INSTRUCTIONS TO FOLLOW>
Answer these questions from the article on Sotomayor's remarks below:
(a) Which president appointed Sotomayor?
(b) Who was the moderator that asked her the question?
(c) In what year did she write her autobiography?

SOURCE DOCUMENT>
*** Block opens ***

She added that it was the responsibility of the people to support that "which is right and help guide him to those right decisions in whichever way we can find to do that."

But then she cautioned the audience: "We can't afford to despair, and we can't afford to give up on pursuing the values that we and others have fought so hard to achieve."

The comments came after Sotomayor -- who was appointed by President Barack Obama -- was asked by moderator, Bill Press, if she was in any way "apprehensive about what happened in this nation last Tuesday."

Sotomayor told Press she was going to answer the question in a "different way."

"I think that this is the time where every good person has an obligation both to continue being heard and to continue doing the right thing," she said.

As she usually does in public appearances, she left her chair and roamed through the room to take questions from the audience and to pose for pictures.

She was asked about her judicial philosophy, why she chose the law, and whether she had a mentor. Sotomayor -- who wrote an unusually candid autobiography in 2014 -- is known as the "people's justice" for her ability to connect with her audiences.

*** Block closes ***

Source data:

*** Block opens ***

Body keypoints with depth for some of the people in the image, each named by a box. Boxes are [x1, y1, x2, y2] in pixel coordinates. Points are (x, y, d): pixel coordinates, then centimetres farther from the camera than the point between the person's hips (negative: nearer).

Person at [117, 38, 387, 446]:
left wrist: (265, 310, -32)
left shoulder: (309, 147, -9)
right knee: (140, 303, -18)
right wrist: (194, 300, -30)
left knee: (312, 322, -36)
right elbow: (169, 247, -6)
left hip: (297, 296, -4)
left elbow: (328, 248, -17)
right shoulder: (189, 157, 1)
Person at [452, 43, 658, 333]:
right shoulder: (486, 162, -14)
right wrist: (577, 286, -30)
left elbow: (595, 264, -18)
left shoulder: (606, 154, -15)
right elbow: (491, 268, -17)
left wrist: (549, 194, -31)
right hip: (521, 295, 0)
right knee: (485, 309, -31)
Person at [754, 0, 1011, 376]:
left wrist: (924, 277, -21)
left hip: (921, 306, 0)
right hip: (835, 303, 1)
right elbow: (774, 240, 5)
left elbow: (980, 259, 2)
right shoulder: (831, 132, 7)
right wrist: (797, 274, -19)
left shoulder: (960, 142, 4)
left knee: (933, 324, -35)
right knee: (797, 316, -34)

*** Block closes ***

ANSWER>
(a) President Barack Obama
(b) Bill Press
(c) 2014